Cette plaisanterie fit sourire Paul, qui, dans l'ennui de son pessimisme, continuait à trouver inepte la turbulence de cette humanité, pour des chiffons. Quand il venait serrer la main de son ancien condisciple, il s'en allait presque vexé de le voir si vibrant de vie, au milieu de son peuple de coquettes. Est-ce qu'une d'elles, le cerveau et le cœur vides, ne lui apprendrait pas la bêtise et l'inutilité de l'existence? Justement, ce jour là, Octave semblait perdre de son bel équilibre; lui qui, d'habitude, soufflait la fièvre à ses clientes, avec la grâce tranquille d'un opérateur, il était comme pris dans la crise de passion dont peu à peu les magasins brûlaient. Depuis qu'il avait vu Denise et Mme Desforges monter le grand escalier, il parlait plus haut, gesticulait sans le vouloir; et, tout en affectant de ne pas tourner la tête vers elles, il s'animait ainsi davantage, à mesure qu'il les sentait approcher. Son visage se colorait, ses yeux avaient un peu du ravissement éperdu dont vacillaient à la longue les yeux des acheteuses.
– On doit rudement vous voler, murmura Vallagnosc, qui trouvait à la foule des airs criminels.
Mouret avait ouvert les bras tout grands.

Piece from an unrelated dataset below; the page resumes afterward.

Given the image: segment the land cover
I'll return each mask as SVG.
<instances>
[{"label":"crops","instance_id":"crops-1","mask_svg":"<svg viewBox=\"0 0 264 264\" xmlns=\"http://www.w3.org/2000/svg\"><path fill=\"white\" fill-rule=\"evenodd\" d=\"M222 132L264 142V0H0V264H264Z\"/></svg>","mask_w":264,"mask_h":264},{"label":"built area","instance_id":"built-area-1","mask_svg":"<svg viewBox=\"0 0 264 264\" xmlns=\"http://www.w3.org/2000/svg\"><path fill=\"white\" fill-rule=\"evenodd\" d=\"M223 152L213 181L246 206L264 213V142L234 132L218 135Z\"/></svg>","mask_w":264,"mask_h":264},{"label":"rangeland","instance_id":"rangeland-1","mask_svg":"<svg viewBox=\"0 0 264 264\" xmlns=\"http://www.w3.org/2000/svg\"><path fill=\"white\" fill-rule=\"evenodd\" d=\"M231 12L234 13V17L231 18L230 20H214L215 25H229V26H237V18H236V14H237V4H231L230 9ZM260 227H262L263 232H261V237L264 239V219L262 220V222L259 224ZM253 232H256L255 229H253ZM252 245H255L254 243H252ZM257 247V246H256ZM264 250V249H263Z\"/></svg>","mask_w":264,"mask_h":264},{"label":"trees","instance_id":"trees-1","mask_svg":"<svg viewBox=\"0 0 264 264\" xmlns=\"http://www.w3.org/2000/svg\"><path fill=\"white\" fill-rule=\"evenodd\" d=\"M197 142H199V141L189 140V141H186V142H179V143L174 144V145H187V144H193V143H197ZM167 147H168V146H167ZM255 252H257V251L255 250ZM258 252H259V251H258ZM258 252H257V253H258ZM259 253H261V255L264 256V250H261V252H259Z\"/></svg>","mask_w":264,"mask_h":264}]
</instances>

– Mon cher, ça dépasse l'imagination.
Et, nerveusement, enchanté d'avoir un sujet, il donnait des détails intarissables, racontait des faits, en tirait un classement. D'abord, il citait les voleuses de profession, celles qui faisaient le moins de mal, car la police les connaissait presque toutes. Puis, venaient les voleuses par manie, une perversion du désir, une névrose nouvelle qu'un aliéniste avait classée, en y constatant le résultat aigu de la tension exercée par les grands magasins. Enfin, il y avait les femmes enceintes, dont les vols se spécialisaient: ainsi, chez une d'elles, le commissaire de police avait découvert deux cent quarante-huit paires de gants roses, volées dans tous les comptoirs de Paris.
– C'est donc ça que les femmes ont ici des yeux si drôles! murmurait Vallagnosc. Je les regardais, avec leurs mines gourmandes et honteuses de créatures en folie… Une jolie école d'honnêteté!
– Dame! répondit Mouret, on a beau les mettre chez elles, on ne peut pourtant pas leur laisser emporter les marchandises sous leurs manteaux… Et des personnes très distinguées. Nous avons eu, la semaine dernière, la sœur d'un pharmacien et la femme d'un conseiller à la Cour. On tâche d'arranger cela.
Il s'interrompit pour montrer l'inspecteur Jouve, qui précisément filait une femme enceinte, en bas, au comptoir des rubans. Cette femme, dont le ventre énorme souffrait beaucoup des poussées du public, était accompagnée d'une amie, chargée de la défendre sans doute contre les chocs trop rudes; et, chaque fois qu'elle s'arrêtait devant un rayon, Jouve ne la quittait plus des yeux, tandis que l'amie, près d'elle, fouillait à son aise au fond des casiers.
– Oh! il les pincera, reprit Mouret, il connaît toutes leurs inventions.
Mais sa voix trembla, il eut un rire contraint. Denise et Henriette, qu'il n'avait cessé de guetter, passaient enfin derrière lui, après avoir eu beaucoup de mal à se dégager de la foule. Et il se tourna, il salua sa cliente du salut discret d'un ami, qui ne veut pas compromettre une femme en l'arrêtant au milieu du monde. Seulement, celle-ci, mise en éveil, s'était très bien aperçue du regard dont il avait d'abord enveloppé Denise. Cette fille, décidément, devait être la rivale qu'elle avait eu la curiosité de venir voir.